In the more usual circumstances of bankruptcy petitions, it is often the need to realise the family home or other property which is the issue. In Bonney v Mirpuri [2013] BPIR 412, the debtor's IVA had failed due to his inability to sell a property. His supervisor petitioned on 29.5.12. On 5.11.12, the petition was adjourned to 21.1.13 and then to 26.2.13 in circumstances where the debtor was seeking approval by his creditors of a second IVA. At the hearing on 26.2.13 the supervisors pressed for a bankruptcy order. Reliance was placed on the observations of Henderson J in Ross [2010] EWHC 13 (Ch); [2010] BPIR 652 to the effect that a petition should not normally be adjourned for more than 2–3 months. The registrar contrasted the position of a creditor's petition and a supervisor's position and recorded the practice:

‘44. In the circumstances of a creditor's petition, but only as a general practice and not rule, petitions are usually only adjourned for 12 weeks at most. That is because the bankruptcy court is not a debt collecting court and the remedy is a class remedy. However, there may be occasions where the evidence even at the end of such a long period warrants a further adjournment because payment in full will be achieved within a reasonable time thereafter. This approach can equally be applied to a supervisor's petitions but in the context of asking what is in the best interests of the creditors as a whole.’ 


In Edginton v Sekhon [2015] BPIR 1397, the Court of Appeal re-emphasised that credible evidence must be available at the hearing of the petition and a judge would not be criticised for refusing to grant an adjournment in circumstances where the debtor makes a late request to adjourn to allow time to pay without credible supporting evidence. In Ross, the Registrar emphasised that credible evidence must be available but ‘It may well be right to adjourn for an initial period on less substantial evidence than will be required to grant a further adjournment’.

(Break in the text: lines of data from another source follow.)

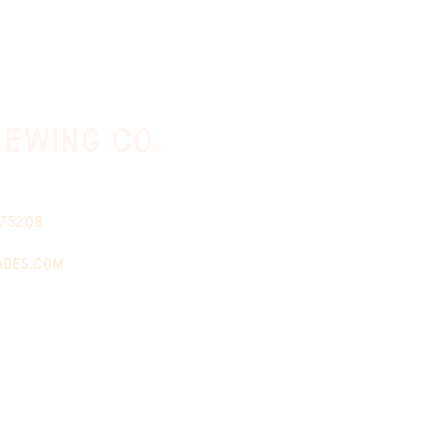
ewing co.
 75208
ades.com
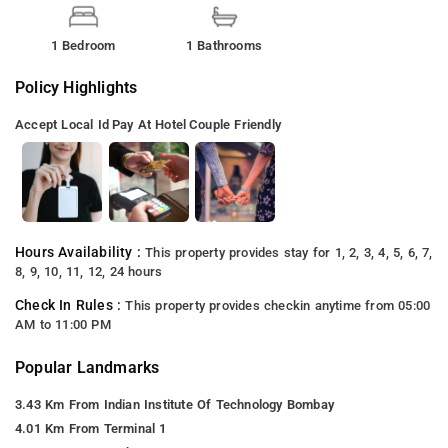
1 Bedroom
1 Bathrooms
Policy Highlights
Accept Local Id
Pay At Hotel
Couple Friendly
Hours Availability :
This property provides stay for 1, 2, 3, 4, 5, 6, 7,
8, 9, 10, 11, 12, 24 hours
Check In Rules :
This property provides checkin anytime from 05:00
AM to 11:00 PM
Popular Landmarks
3.43 Km From Indian Institute Of Technology Bombay
4.01 Km From Terminal 1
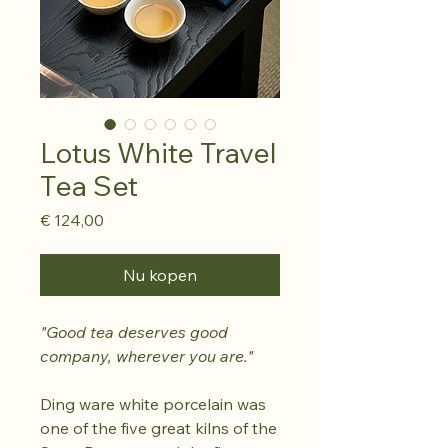
Lotus White Travel
Tea Set
Prijs
€ 124,00
Nu kopen
"Good tea deserves good
company, wherever you are."
Ding ware white porcelain was
one of the five great kilns of the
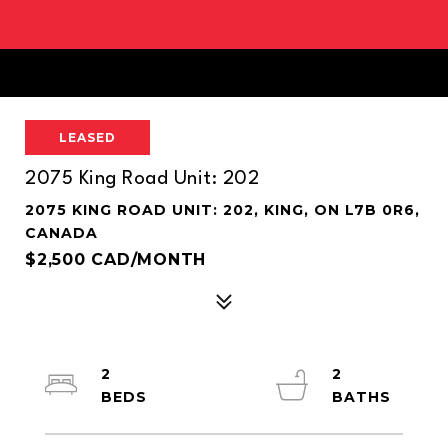
LEASED
2075 King Road Unit: 202
2075 KING ROAD UNIT: 202, KING, ON L7B 0R6,
CANADA
$2,500 CAD/MONTH
2
2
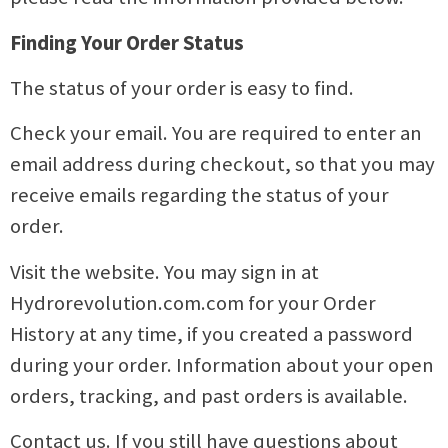
Finding Your Order Status
The status of your order is easy to find.
Check your email. You are required to enter an
email address during checkout, so that you may
receive emails regarding the status of your
order.
Visit the website. You may sign in at
Hydrorevolution.com.com for your Order
History at any time, if you created a password
during your order. Information about your open
orders, tracking, and past orders is available.
Contact us. If you still have questions about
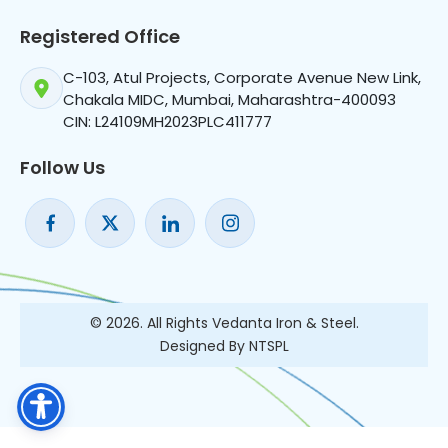
Registered Office
C-103, Atul Projects, Corporate Avenue New Link,
Chakala MIDC, Mumbai, Maharashtra-400093
CIN: L24109MH2023PLC411777
Follow Us
© 2026. All Rights Vedanta Iron & Steel.
Designed By NTSPL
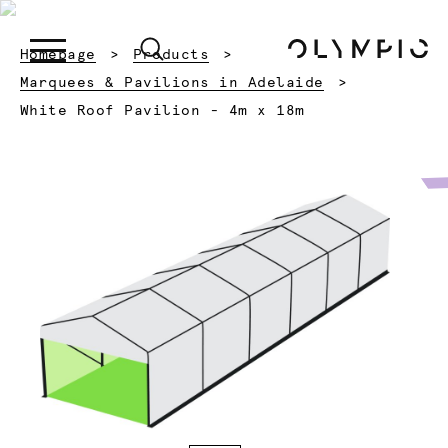
Homepage
Products
Marquees & Pavilions in Adelaide
Current:
White Roof Pavilion - 4m x 18m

The apparently binary nature of an insolvency petition – to make an order or not – makes it inevitable that much of the activity of legal representatives acting in the proceedings will concern applications to adjourn or dismiss. The natural position adopted by those acting for the petitioning creditor is that there should be no indulgence and, if any, only the shortest time allowed as a ‘last chance’ for the payment of the petition debt. Those acting for the debtor will, conversely, wish to protract matters and buy time. The court, for its part, has a duty to ensure that procedural and formal requirements have been satisfied and/or that the petition is not obviously an abuse. After that, the onus will usually fall on the debtor to establish one of the grounds identified above to persuade the court to adjourn or dismiss the petition. In that event, the reasoning and case law referred to Maud serve as a reminder that the court’s discretion to adjourn or dismiss is very wide, enabling it to respond appropriately to the facts of a given case.

[1]  Rule 6.5(4) of the Insolvency Rules 1986.

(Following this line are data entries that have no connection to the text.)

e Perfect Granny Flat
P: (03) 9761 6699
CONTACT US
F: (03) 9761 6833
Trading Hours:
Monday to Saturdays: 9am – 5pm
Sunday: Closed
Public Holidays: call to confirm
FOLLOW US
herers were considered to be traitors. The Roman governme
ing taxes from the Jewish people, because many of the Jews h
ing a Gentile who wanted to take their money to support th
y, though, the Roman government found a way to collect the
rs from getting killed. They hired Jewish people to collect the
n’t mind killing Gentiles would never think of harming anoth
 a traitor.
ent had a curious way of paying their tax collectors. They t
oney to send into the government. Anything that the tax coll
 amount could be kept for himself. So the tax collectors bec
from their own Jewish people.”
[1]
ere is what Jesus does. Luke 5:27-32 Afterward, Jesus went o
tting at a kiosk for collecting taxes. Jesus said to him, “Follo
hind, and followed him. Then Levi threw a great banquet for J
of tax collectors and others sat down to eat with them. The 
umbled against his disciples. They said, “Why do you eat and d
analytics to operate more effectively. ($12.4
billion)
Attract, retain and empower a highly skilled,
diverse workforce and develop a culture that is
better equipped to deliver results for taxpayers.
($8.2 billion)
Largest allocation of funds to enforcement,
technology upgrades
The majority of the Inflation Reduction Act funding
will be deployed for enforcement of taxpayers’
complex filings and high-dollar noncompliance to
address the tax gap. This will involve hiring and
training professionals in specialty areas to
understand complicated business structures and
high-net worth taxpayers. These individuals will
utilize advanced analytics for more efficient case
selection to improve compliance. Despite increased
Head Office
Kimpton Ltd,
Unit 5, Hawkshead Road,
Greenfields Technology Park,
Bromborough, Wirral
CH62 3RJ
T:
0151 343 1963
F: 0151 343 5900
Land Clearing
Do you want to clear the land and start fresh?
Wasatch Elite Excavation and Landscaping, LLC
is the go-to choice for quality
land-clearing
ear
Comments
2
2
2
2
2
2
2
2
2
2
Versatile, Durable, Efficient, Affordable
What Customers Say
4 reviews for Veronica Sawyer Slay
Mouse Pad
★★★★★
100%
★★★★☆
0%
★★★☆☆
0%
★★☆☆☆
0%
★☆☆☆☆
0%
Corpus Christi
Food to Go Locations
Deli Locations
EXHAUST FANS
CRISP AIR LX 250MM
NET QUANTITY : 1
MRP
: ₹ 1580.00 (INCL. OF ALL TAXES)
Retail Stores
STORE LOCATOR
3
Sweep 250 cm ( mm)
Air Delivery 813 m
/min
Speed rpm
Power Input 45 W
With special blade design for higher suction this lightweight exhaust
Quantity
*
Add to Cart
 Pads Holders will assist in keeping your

[2]  Turner v Royal Bank of Scotland [2000] BPIR 683, Atherton v Ogunlende [2003] B.P.I.R 21, Roseoak Investment Ltd v Network Rail [2010] BPIR 646.

[3]  Ex parte McCulloch (1880) 14 ChD 716.

[4]  Re Birkin (1869) 3 Man 291.

[5]  Re Betts [1897] 1 QB 50.

[6]  Malcolm Robert Ross (A Bankrupt)(No.2) [2000] BPIR 636 at [27].

[7]  Re A Debtor No. 452 of 1948 [1984] 1 WLR 1143.

[8]  Dunbar Assets plc v Fowler [2013] BPIR 46.

[9]  Re A Debtor (No.510 of 1997) [2000] BPIR 302.

[10]  Malcolm Robert Ross (A Bankrupt)(No.2) [2000] BPIR 636, Re Glenn Maud [2015] BPIR 845.

[11]  Ross & Holmes v HMRC [2010] BPIR 652 citing Harrison v Seggar [2005] EWHC 411 (Ch) and Re Gilmartin (A bankrupt) [1989] 1 WLR 513.